Maroussia Vossen n’est pas, à proprement parler, une isadorienne. Elle n’a pas reçu le legs duncanien, même si elle est passée par l’association Danse et Culture qu’animait Jean Dorcy, un lieu ouvert à la danse moderne où se sont illustrées des disciples de la chorégraphe américaine telles que Madeleine Lytton, formées par Lisa Duncan – la belle Lisa, dont on a pu admirer deux merveilleuses photographies au musée Bourdelle.
Elisabeth Schwartz a, quant à elle, hérité du répertoire isadorien à travers une de ses adeptes new-yorkaises, Julia Levin, qui tenait elle-même sa légitimité de l’isadorable Anna Duncan.
Le style des deux femmes n’a donc a priori rien à voir. La première, éclectique, a une gestuelle fine, délicate mais discontinue, faite de poses et même de pauses, de va-et-vient du regard, de légers pivotements de la tête. D’imperceptibles saccades, un sens de l’analyse du mouvement, un goût pour la pantomime viennent enrichir la singulière gestuelle.

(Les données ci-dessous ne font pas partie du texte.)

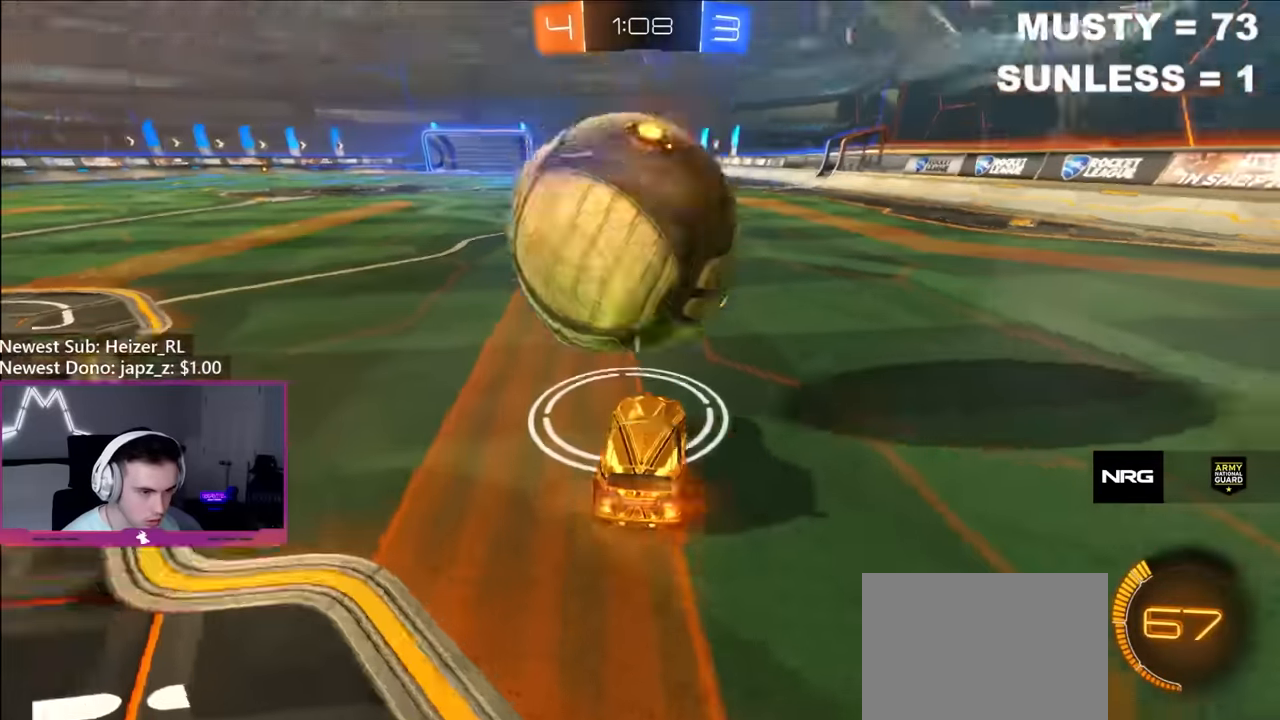
Gameplay with a controller (Xbox layout); each line is a JSON object with the inputs held at the frame after it. "events" lists button and stick changes between this image and that frame as [ms after this image, input, new state], when the widget could be followed in between.
{"buttons": ["B", "R2"], "left_stick": "center", "right_stick": "center", "events": [[67, "left_stick", "left"], [183, "left_stick", "center"], [300, "left_stick", "left"], [400, "left_stick", "center"]]}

La seconde, Elisabeth Schwartz, cherche – et obtient – le mouvement le plus fluide, le plus « naturel », le plus léger qu’on puisse produire sur terre, malgré les lois de la pesanteur.
Vêtues de deux robes d’un rouge éclatant dessinées par une autre isadorienne, Catherine Gallant, les deux danseuses ont descendu, l’une après l’autre, pieds nus, les marches d’un épais béton qui conduisent au sous-sol du musée, où elles ont joué, parfois juré, et se sont mesurées aux œuvres bi et tridimensionnelles réunies par les commissaires de la manifestation.
Sans familiarité aucune mais sans arrogance non plus, sans distance mais sans laisser-aller, les deux femmes se sont croisées, frôlées, séparées, l’une attentive à l’autre. Elles ont fait semblant d’ignorer le public présent et bon enfant, bon esprit. Feint d’ignorer l’autre. Absorbées par leur tâche, concentrées, sérieuses, elles n’ont ni visé ni simulé la transe. De fait, seul le silence les a guidées.